C’est l’histoire d’une famille qui habite une ville du cercle polaire, ils ont un ami qui est docteur. En fait, ce n’est pas vraiment une famille, on nous raconte que la femme est mariée avec un ours. Pourquoi pas ? Il travaille dans une banque.

Coïncidence, deux fameux banquiers français arrivent en ville. Plus tard, ils s’écharpent avec un prix Nobel d’économie, un vrai. Le docteur brillant neurologue bibliomane – c’est une note de bas de page qui l’affirme – aimerait lui emprunter de l’argent pour assouvir sa coupable passion. Une grand-mère – on ne sait de qui – est férue d’Hitler.

Il y a encore un enfant, mais il n’a pas une ligne de texte à dire. Et puis un chien, qui renifle le bas des pantalons.

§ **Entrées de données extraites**
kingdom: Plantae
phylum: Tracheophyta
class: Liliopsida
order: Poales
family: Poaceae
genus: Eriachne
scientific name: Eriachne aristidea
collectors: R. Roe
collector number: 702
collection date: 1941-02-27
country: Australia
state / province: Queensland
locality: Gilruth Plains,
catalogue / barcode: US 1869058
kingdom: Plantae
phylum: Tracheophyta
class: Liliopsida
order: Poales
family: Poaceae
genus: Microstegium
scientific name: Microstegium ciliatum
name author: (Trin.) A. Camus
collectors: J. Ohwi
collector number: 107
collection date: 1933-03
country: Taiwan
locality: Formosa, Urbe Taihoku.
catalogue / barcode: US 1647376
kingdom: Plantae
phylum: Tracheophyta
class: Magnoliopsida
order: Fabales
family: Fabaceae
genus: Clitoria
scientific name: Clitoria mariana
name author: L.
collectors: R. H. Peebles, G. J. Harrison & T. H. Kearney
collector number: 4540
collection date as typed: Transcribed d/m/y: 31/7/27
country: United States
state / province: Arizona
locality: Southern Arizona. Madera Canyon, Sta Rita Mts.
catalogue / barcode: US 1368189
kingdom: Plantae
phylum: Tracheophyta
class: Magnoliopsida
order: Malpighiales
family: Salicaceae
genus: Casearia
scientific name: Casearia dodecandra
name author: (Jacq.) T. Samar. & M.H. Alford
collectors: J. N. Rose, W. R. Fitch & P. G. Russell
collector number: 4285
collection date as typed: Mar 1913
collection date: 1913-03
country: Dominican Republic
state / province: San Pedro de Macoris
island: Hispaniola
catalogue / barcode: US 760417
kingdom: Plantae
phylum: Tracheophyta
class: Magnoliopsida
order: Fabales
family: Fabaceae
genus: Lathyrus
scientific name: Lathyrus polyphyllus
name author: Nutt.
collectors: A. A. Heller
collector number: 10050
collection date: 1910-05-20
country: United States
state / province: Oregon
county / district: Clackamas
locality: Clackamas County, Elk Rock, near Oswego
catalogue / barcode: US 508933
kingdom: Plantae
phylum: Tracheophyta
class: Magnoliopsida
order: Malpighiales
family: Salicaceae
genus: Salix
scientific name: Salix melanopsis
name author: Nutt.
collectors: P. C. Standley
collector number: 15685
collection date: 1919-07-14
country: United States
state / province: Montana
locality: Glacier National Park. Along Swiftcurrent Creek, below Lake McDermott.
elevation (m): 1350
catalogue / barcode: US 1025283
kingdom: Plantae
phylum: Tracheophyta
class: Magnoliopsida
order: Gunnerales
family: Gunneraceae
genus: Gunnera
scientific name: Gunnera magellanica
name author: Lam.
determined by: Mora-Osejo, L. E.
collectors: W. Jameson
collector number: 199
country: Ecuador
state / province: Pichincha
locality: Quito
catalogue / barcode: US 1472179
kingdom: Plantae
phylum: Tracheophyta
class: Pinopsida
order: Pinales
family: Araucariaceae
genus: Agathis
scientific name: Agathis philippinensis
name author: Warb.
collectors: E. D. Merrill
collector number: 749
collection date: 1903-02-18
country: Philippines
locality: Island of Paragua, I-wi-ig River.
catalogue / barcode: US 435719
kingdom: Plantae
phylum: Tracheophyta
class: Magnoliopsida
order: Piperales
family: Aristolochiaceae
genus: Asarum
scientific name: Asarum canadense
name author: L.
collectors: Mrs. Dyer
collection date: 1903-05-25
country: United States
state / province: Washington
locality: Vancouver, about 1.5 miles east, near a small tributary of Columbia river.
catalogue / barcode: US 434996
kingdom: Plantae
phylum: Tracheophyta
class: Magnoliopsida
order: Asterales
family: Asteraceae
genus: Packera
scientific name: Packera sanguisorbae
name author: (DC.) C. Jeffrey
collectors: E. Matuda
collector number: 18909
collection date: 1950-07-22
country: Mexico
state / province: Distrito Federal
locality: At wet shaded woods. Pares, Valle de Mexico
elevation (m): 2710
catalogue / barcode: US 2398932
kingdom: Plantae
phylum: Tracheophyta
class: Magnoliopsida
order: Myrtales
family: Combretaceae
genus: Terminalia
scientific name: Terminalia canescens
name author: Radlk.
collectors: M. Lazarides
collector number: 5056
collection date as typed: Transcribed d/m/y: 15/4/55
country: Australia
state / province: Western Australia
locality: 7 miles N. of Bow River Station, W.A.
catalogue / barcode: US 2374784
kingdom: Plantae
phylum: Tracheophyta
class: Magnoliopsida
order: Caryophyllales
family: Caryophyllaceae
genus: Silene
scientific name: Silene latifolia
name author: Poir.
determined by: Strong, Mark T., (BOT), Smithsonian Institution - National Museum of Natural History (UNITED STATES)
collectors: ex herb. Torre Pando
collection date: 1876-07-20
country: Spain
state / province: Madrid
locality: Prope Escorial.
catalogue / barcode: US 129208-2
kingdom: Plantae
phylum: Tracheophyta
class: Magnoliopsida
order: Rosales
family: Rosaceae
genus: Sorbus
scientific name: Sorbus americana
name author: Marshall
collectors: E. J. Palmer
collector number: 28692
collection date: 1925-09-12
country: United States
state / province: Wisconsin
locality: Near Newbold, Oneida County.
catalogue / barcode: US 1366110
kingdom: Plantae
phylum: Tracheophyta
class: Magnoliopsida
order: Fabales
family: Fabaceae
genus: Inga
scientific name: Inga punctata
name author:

§ **CONSIGNES**
1. Reproduisez à l'identique les lignes des enregistrements, en commençant à celle qui contient « locality: Formosa, Urbe Taihoku. » et en vous arrêtant après celle qui contient « scientific name: Casearia dodecandra », ces deux lignes incluses.
2. Poursuivez le texte sur la famille du cercle polaire à partir de sa dernière phrase.
Les enregistrements n'ont aucun rapport avec le texte sur la famille du cercle polaire.

§ **RÉPONSES ATTENDUES**
1.
locality: Formosa, Urbe Taihoku.
catalogue / barcode: US 1647376
kingdom: Plantae
phylum: Tracheophyta
class: Magnoliopsida
order: Fabales
family: Fabaceae
genus: Clitoria
scientific name: Clitoria mariana
name author: L.
collectors: R. H. Peebles, G. J. Harrison & T. H. Kearney
collector number: 4540
collection date as typed: Transcribed d/m/y: 31/7/27
country: United States
state / province: Arizona
locality: Southern Arizona. Madera Canyon, Sta Rita Mts.
catalogue / barcode: US 1368189
kingdom: Plantae
phylum: Tracheophyta
class: Magnoliopsida
order: Malpighiales
family: Salicaceae
genus: Casearia
scientific name: Casearia dodecandra

2.
Et au bout du compte, on se retrouve à la fois devant, et à l’intérieur des personnages ; on pénètre en eux, malgré eux, à la faveur des remarques du narrateur. Car il y a un narrateur qui nous raconte tout ce théâtre.

Mais l’essentiel n’est-il pas plutôt le spectateur – ou le lecteur – qui se fait trimbaler. Pourquoi on lui répète ? En plus il ne se passe pas grand-chose, ça parle et parfois il décroche.

C’est décomplexé, il y a plusieurs histoires qui s’amusent. Histoire de la langue qui se dérobe et patine dans la bouche des personnages. Histoire de l’histoire qui n’en finit pas de se répéter et qui avance par reculades successives. Histoire du spectateur qui résiste ou se laisse emporter. Résiste quand le sens lui résiste ou se laisse emporter en acceptant la complexité, la rémanence, les réminiscences, l’examen discret de son voisin de fauteuil ou son propre intérêt.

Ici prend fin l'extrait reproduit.